The Milestones shall be appropriately
adjusted by the Committee to reflect any stock split, stock dividend, or other extraordinary event affecting the capitalization of the
Company.
B. Service
Vesting Criteria
The “Service Goal”
will be satisfied if Participant remains continuously employed by the Company until June 30, 2028.
If the Participant’s employment
with the Company terminates due to the Participant’s resignation of his employment or termination by the Company for any reason,
prior to the date the Service Goal is achieved, then all of the Performance Units shall be automatically forfeited on such date and neither
the Company nor any Affiliate shall have any further obligations to the Participant under this Agreement.

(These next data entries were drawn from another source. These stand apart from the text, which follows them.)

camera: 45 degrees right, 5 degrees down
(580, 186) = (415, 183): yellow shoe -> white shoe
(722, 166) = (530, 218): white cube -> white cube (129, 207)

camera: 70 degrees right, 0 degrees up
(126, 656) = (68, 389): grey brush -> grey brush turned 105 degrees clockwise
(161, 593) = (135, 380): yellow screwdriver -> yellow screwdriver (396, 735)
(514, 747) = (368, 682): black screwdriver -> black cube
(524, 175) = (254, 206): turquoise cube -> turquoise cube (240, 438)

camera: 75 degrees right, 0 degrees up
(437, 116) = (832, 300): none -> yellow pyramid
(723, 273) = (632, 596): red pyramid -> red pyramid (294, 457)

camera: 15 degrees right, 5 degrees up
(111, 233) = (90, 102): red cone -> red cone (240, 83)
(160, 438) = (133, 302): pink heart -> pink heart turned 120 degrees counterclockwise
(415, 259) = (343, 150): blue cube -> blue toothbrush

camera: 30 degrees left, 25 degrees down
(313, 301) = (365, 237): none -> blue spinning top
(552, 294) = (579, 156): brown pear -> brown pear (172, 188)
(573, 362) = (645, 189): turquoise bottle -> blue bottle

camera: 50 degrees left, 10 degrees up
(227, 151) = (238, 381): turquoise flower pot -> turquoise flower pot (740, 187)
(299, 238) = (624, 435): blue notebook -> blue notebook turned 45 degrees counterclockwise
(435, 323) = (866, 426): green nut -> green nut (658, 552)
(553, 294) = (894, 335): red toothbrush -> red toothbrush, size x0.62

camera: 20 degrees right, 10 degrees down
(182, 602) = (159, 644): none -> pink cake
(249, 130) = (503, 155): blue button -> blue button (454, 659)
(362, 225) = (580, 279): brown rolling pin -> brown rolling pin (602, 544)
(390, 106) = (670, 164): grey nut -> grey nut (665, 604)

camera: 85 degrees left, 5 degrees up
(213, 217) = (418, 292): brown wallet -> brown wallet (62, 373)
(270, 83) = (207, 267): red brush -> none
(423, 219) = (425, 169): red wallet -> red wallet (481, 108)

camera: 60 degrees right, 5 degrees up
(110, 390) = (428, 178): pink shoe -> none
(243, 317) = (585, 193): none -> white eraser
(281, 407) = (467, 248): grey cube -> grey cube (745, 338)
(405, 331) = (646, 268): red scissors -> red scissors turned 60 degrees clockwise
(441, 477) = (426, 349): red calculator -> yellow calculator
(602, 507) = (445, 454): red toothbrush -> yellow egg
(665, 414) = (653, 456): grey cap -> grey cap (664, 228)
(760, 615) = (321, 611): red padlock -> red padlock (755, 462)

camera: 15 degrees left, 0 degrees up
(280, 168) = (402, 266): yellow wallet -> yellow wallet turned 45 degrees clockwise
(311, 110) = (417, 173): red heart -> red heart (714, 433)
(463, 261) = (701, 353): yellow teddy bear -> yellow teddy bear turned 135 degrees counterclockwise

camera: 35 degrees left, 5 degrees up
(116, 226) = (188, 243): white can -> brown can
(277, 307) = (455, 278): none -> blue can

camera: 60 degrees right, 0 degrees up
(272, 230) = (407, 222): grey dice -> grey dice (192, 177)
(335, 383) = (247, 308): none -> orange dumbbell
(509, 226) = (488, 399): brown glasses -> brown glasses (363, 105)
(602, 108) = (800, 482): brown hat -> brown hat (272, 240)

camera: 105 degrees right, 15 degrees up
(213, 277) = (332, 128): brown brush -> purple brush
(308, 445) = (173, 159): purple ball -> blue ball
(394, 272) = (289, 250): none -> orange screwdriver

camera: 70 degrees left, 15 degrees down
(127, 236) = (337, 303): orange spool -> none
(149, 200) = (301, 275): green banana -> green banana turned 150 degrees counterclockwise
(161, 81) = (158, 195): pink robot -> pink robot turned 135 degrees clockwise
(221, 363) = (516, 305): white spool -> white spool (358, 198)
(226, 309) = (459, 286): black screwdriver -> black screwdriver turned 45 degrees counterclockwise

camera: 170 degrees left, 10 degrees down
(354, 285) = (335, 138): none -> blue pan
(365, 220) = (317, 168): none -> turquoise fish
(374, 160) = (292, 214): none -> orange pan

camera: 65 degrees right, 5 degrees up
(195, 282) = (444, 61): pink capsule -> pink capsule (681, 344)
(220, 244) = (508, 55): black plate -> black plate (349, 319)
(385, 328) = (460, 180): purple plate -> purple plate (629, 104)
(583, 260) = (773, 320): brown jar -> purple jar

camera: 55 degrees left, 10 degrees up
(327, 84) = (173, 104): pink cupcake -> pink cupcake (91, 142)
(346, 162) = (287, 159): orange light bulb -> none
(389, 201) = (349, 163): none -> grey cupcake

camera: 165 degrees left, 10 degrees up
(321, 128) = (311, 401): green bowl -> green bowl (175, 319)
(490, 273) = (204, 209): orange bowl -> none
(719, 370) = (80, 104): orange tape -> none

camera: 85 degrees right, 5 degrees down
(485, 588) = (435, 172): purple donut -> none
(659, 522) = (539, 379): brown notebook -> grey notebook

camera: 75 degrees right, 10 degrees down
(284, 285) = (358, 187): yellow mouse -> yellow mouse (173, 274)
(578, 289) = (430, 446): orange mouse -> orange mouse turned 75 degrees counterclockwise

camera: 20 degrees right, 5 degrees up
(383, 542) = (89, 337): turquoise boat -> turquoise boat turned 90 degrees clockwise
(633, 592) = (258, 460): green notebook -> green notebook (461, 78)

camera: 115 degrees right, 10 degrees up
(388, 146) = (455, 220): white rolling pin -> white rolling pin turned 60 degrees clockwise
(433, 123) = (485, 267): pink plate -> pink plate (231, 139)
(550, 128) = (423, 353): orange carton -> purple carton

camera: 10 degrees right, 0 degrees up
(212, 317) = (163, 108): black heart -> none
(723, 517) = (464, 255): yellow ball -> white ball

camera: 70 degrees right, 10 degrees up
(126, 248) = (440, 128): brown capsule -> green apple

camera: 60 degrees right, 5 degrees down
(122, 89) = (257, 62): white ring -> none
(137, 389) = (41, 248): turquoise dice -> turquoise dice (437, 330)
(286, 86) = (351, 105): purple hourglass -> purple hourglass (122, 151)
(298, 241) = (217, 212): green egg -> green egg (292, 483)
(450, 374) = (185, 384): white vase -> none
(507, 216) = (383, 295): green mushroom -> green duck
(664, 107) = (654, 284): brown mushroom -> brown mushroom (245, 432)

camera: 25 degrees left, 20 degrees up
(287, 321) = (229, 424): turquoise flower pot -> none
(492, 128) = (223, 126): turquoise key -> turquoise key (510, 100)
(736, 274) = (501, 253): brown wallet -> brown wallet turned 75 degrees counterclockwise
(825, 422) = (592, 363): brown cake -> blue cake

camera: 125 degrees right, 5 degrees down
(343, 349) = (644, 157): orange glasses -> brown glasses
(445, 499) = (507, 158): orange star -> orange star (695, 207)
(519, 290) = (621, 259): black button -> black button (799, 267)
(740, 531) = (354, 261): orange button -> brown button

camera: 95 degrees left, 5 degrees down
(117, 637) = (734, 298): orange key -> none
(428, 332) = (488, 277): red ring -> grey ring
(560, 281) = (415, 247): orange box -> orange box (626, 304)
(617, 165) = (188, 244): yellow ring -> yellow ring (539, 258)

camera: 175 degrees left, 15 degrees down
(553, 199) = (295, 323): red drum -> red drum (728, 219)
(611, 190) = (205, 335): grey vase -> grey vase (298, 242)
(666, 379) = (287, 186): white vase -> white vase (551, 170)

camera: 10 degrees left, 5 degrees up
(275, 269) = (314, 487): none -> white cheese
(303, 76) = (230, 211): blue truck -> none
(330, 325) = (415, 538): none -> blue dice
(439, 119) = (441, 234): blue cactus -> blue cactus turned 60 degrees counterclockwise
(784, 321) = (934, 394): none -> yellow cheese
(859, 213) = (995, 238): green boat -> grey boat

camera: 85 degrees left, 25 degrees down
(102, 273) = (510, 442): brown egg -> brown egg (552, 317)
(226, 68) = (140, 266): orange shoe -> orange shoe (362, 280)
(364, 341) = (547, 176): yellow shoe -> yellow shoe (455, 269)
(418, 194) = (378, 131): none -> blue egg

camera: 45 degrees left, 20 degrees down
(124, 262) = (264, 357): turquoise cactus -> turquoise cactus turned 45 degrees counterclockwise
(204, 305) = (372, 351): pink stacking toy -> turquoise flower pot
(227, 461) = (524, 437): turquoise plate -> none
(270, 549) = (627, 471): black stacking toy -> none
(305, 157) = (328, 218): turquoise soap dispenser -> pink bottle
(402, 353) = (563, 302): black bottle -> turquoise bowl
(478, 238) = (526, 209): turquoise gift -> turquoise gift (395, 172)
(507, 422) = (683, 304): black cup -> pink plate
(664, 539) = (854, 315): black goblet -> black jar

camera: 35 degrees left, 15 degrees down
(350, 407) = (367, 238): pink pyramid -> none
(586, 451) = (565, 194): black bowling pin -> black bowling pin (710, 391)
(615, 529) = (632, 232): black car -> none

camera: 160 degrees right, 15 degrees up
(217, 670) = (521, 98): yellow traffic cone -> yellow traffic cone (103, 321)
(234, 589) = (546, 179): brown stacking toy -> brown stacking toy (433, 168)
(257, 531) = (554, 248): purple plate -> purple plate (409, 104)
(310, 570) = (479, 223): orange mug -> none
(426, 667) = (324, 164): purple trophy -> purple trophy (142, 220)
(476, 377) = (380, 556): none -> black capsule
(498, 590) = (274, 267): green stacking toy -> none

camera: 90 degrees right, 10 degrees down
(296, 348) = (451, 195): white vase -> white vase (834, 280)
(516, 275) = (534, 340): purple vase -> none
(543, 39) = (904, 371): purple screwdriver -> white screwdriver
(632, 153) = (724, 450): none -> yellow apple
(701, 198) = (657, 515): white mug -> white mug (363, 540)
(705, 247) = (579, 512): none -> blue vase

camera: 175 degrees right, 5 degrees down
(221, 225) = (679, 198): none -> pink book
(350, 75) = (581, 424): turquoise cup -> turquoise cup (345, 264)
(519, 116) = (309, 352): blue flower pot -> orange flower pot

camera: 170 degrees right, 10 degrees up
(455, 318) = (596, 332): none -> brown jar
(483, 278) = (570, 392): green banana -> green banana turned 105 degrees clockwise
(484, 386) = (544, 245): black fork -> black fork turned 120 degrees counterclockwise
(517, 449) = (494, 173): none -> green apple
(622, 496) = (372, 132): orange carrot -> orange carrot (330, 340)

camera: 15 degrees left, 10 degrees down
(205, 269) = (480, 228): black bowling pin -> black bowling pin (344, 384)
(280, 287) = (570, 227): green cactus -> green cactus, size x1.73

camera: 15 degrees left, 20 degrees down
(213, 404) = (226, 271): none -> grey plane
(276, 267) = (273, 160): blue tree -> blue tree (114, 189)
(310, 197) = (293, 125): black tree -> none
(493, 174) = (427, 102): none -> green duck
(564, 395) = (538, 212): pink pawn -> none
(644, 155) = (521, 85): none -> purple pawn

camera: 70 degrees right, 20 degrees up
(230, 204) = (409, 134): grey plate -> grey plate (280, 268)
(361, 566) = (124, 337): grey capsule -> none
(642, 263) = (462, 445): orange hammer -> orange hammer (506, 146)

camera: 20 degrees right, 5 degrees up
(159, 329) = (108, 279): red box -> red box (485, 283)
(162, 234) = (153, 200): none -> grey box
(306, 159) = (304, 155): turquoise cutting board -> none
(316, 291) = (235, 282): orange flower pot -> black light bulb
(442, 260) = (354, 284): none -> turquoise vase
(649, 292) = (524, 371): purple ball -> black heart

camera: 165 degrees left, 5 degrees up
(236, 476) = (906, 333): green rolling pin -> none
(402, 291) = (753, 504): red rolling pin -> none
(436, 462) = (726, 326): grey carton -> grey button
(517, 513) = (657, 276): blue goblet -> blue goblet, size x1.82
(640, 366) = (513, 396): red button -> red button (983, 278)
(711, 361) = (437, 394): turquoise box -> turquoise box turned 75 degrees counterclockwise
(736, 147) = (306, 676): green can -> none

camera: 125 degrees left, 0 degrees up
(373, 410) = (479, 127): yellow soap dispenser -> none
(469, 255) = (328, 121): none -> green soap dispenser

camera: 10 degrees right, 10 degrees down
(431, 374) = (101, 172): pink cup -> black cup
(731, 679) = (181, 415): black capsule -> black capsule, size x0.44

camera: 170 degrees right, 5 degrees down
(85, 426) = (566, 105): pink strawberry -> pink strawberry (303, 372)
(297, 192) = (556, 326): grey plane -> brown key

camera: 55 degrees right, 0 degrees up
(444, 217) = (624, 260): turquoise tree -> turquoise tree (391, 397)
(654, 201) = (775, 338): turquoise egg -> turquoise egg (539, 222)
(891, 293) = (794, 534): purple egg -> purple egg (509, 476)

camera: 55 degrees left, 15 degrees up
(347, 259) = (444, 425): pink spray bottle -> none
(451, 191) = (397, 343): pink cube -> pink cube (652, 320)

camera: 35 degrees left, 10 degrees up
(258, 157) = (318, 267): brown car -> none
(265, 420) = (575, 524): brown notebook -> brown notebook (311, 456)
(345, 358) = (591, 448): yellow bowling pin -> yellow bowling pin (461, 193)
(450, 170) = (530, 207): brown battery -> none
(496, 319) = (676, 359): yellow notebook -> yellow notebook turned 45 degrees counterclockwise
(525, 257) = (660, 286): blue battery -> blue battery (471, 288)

Notwithstanding the preceding, (A) if
the Company terminates the Participant’s employment due to (i) death, (ii) Disability (as defined in the Employment Agreement),
or (iii) without Cause, or (B) the Participant resigns his employment for Good Reason, then:
| · | Any Performance Unit for which the Milestone has been achieved on or before such date shall be vested
on the Participant’s employment termination date; and |
| · | Any Performance Units for which the Milestone has not been achieved on or before such date shall be forfeited
on the Participant’s employment termination date. |
C. Change
in Control.
If a Change in Control for the Company
occurs prior to June 30, 2028, and the Participant has remained continuously employed with the Company through the closing date for
such transaction, then the following shall apply:
| · | If the $20.00 Share Price Milestone has been attained on or before the closing date for such transaction,
then all of the Performance Goals shall be deemed to have been satisfied on the closing date for the Change in Control, subject to satisfaction
of the Service Goal. |
| · | In the event the Participant experiences a Qualifying Termination as a result of such Change in Control,
the Service Goal shall also be satisfied in its entirety on the Participant’s employment termination date. |
For clarity, the parties agree that
a public resale of securities of Target Hospitality Corp. by Arrow Holdings S.a.r.l. and/or Modulaire Global S.a.r.l. shall not, of its
own accord, result in a Change in Control.